Rehabilitation
Introduction
- A better outcome may be achieved by a mutidisciplinary, holistic approach to behavioural attitudes, coincidental medical disorders, anxiety, depression and social problems [48]
- Psychological support and rehabilitaton is important: unresolved psychological problems, including post-traumatic stress disorder may contribute to or exacerbate any physical disability.
- The Guillain Barre Syndrome Support Group of the UK offers a helpful counselling service for the 10% with severe persistent disability.
- Discharge home or transfer to the child's local hospital should be anticipated well in advance and must only be undertaken when the child's rehabilitation needs can be adequately undertaken at their local hospital or in their local community.
- Joint therapy sessions between the child's current therapists (with whom the family can become very attached) and the therapists who will be involved in the long term rehabilitation of the child following discharge or transfer will facilitate the ease of transition of care.
- Most survivors (80%) regain independent ambulation, although this may take up to two years, and may never be completely normal.
Physiotherapy
- Should be involved from admission.
- Chest physiotherapy may help to prevent atelectasis and pooling of secretions.
- Neurophysiotherapy is important in the mobilising of the patient, prevention of contractures (with early and appropriate splinting), and muscle wasting.
- Orthosis may be used.
- Before discharge a graduated programme of activity should be agreed with the physiotherapist.[49]
- At some stage during rehabilitation, the rate of recovery will slow down and it is often at this stage that the patient will be discharged home.
- Simple fatigue may become more evident as more activities are taken on and children and their families should be forewarned of this phenomenon.
- Patients should not attempt to resume their former activities or sports without advice.
It is important to re-integrate slowly into "normal" activities.
- Exercising too quickly leads to fatigue, this may become chronic and subsequently difficult to overcome.
- Swimming, hydrotherapy, horse riding and cycling are all helpful activities.
- Follow-up should be regular and at least every six months until either complete recovery or a clear plateau in recovery
Psychological Status
- It is important to tell the patient at an early stage that,while improvement is certain and many people recover completely, 10-20% are left with residual symptoms, which may be severe in 10%. Relapses occur in only 10% of patients, usually within two years.
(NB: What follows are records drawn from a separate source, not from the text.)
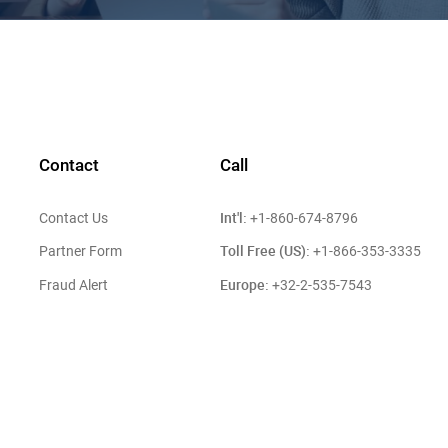
Contact
Call
Int'l:
Contact Us
+1-860-674-8796
Toll Free (US):
Partner Form
+1-866-353-3335
Europe:
Fraud Alert
+32-2-535-7543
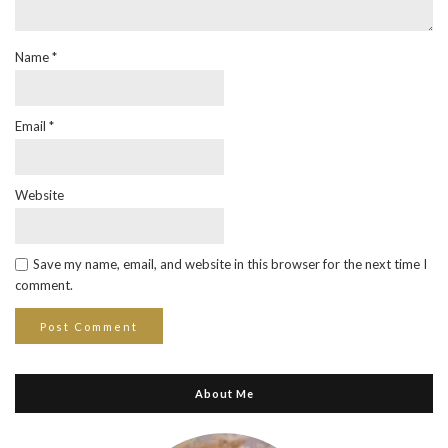
Name
*
Email
*
Website
Save my name, email, and website in this browser for the next time I
comment.
About Me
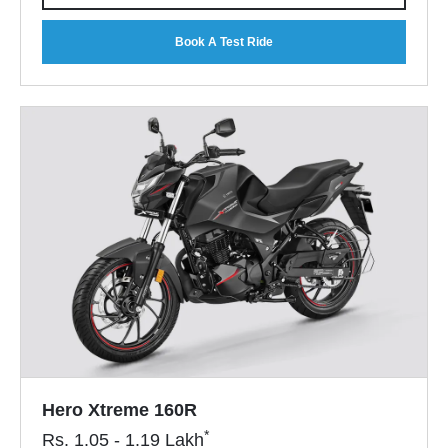
Book A Test Ride
Hero Xtreme 160R
*
Rs.
1.05 - 1.19
Lakh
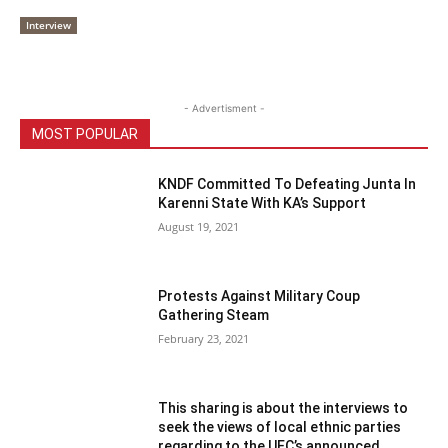
Interview
- Advertisment -
MOST POPULAR
KNDF Committed To Defeating Junta In
Karenni State With KA’s Support
August 19, 2021
Protests Against Military Coup
Gathering Steam
February 23, 2021
This sharing is about the interviews to
seek the views of local ethnic parties
regarding to the UEC’s announced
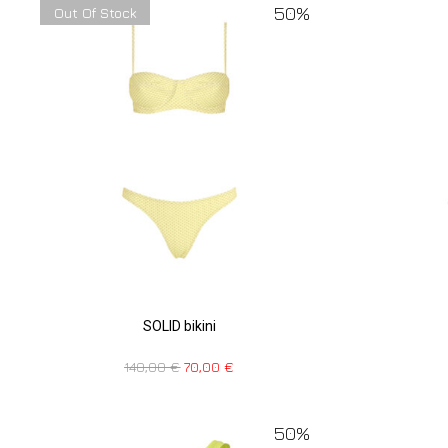
50%
Out Of Stock
SOLID bikini
140,00
€
70,00
€
50%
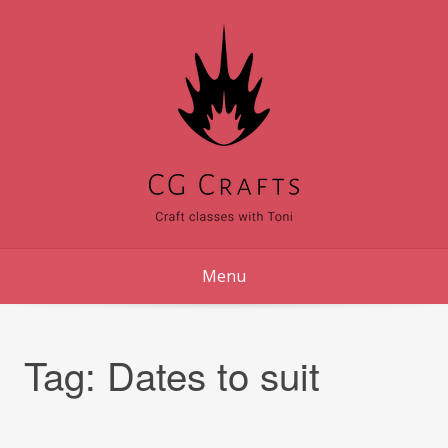
Skip
to
content
Menu
Tag:
Dates to suit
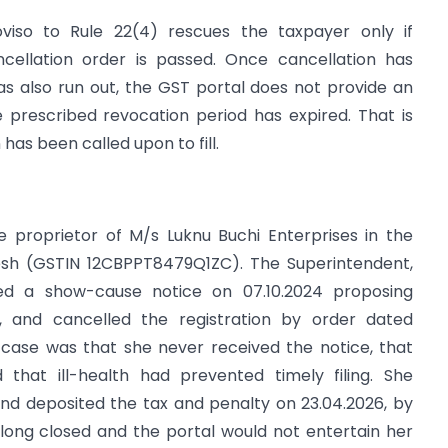
oviso to Rule 22(4) rescues the taxpayer only if
ellation order is passed. Once cancellation has
 also run out, the GST portal does not provide an
prescribed revocation period has expired. That is
n has been called upon to fill.
he proprietor of M/s Luknu Buchi Enterprises in the
desh (GSTIN 12CBPPT8479Q1ZC). The Superintendent,
ed a show-cause notice on 07.10.2024 proposing
B, and cancelled the registration by order dated
 case was that she never received the notice, that
that ill-health had prevented timely filing. She
and deposited the tax and penalty on 23.04.2026, by
long closed and the portal would not entertain her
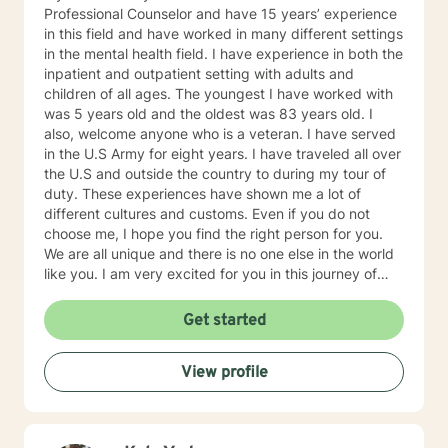
Professional Counselor and have 15 years’ experience
in this field and have worked in many different settings
in the mental health field. I have experience in both the
inpatient and outpatient setting with adults and
children of all ages. The youngest I have worked with
was 5 years old and the oldest was 83 years old. I
also, welcome anyone who is a veteran. I have served
in the U.S Army for eight years. I have traveled all over
the U.S and outside the country to during my tour of
duty. These experiences have shown me a lot of
different cultures and customs. Even if you do not
choose me, I hope you find the right person for you.
We are all unique and there is no one else in the world
like you. I am very excited for you in this journey of
self-discovery.
Get started
View profile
- General practitioners need to reinforce the advice that major improvement is likely and complete recovery possible to reduce the risks of prolonged illness behaviour.
- The "acute stress reaction" to GBS is likely to be more intense and last longer in some patients than others.This depends on many factors: severity of the illness, personality,the way in which people are given information about their illness, and practical and emotional support from professionals and relatives.[50]
- A clinical psychologist should be involved from an early stage, particularly when sedation has been reduced or withdrawn.
- Most people with GBS, whether or not they make a good physical recovery, will also make a good psychological recovery. A significant number experience severe emotional disturbances, including anxiety, depression and post-traumatic stress disorder.
- Embarrassment, self consciousness, mood swings are not uncommon and children need reassurance during this time.
- Patients should have access to an informed GP and a neurology consultant for follow-up. Ongoing management may include counselling, anti-depressants, relaxation techniques and graded exercise.
- The Guillain- Barre support group or Muscular Dystrophy Group of Great Britain may provide invaluable support and counselling because of the "I've been through it myself" phenomenon.
- Fatigue may be severe and may persist for years, even after what appears to have been a full physical recovery; this may contibute to the development of clinical depression and post-traumatic stress disorder.[51]
Education.
- During the child's admission and whenever appropriate the hospital school should be involved. Regular school work should be encouraged as the patient improves.
- Follow up liaison with the child's local school and education authority should be arranged prior to discharge.
- Home tutoring may need to be arranged if mobility is greatly affected.
- It may be necessary to return to school in a wheelchair. The school facilities need to be assessed (eg: access to toilets, height of desks and chairs).
- School transport should be arranged.
- Writing aids including a laptop or other computers may also be required.
- A welfare officer from the local education authority(LEA) can visit to arrange adaptations.
- A visit to the school by the parents is advised to inform the teacher of the current limitations and needs of the child.
- The school and/or examination board(s) should also be informed in case the child requires additional time to complete written examinations.
Equipment and Adaptations
- Wheel chairs or walking aids may be needed on a temporary or permanent basis.
- Home/school adaptations may be necessary and may include whelchair ramps, walking frames on wheels, downstairs toilets, cushioned chairs.
- The capabilities of the carers and extended family should also be taken into consideration.
- The appropriate aids need to be arranged prior to discharge home.
- Social Services and Local Eduacation Authority (LEA) may provide equipment.
- These issues may take considerable time to organise and planning should be made weeks before the expected discharge date.